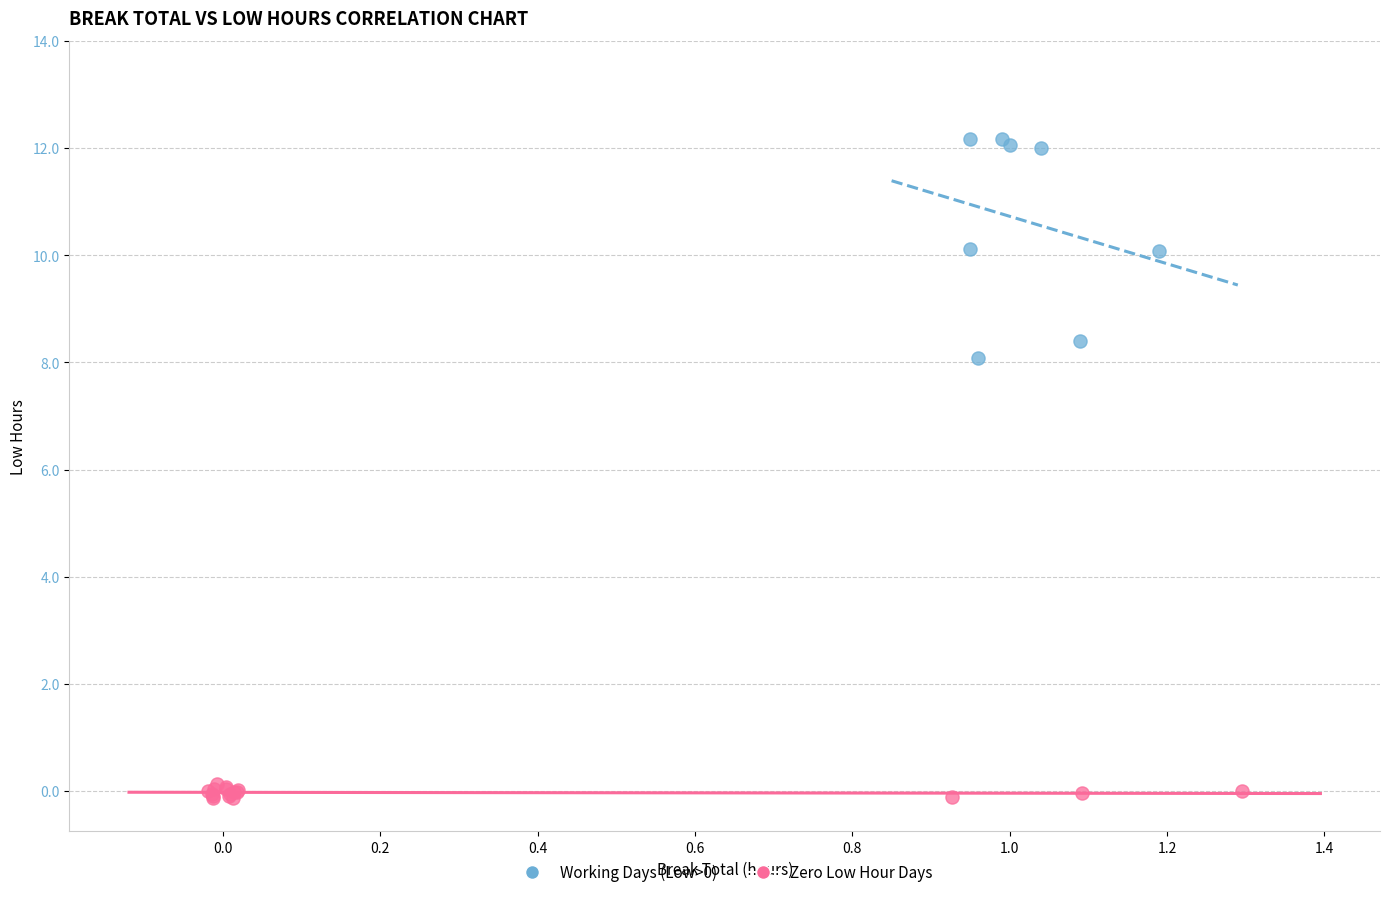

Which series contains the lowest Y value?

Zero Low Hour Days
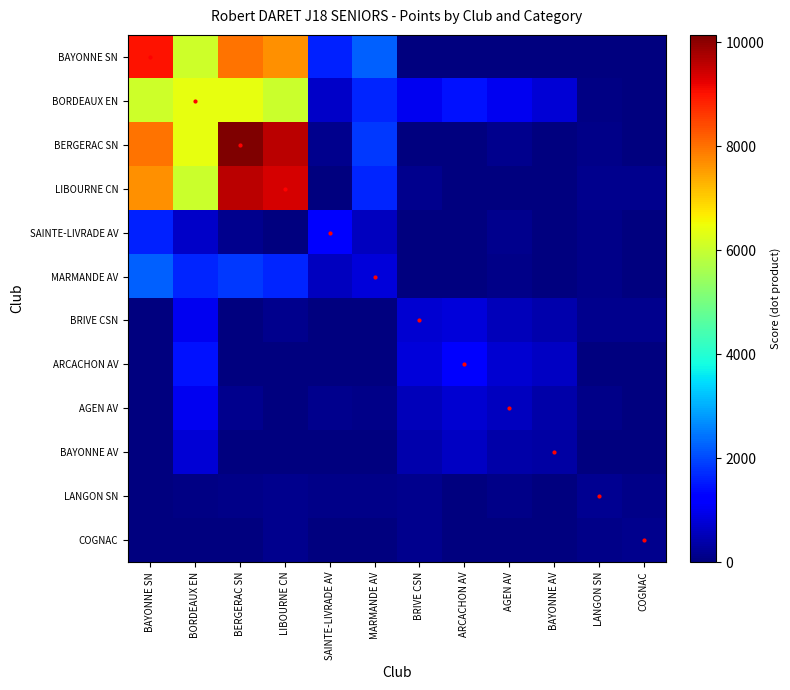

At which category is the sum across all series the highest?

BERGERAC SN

Work item: Turn the lines above into a numbered list, leaving out the blank lines and the pictures.

Solution below:
1. Which series contains the lowest Y value?
2. Zero Low Hour Days
3. At which category is the sum across all series the highest?
4. BERGERAC SN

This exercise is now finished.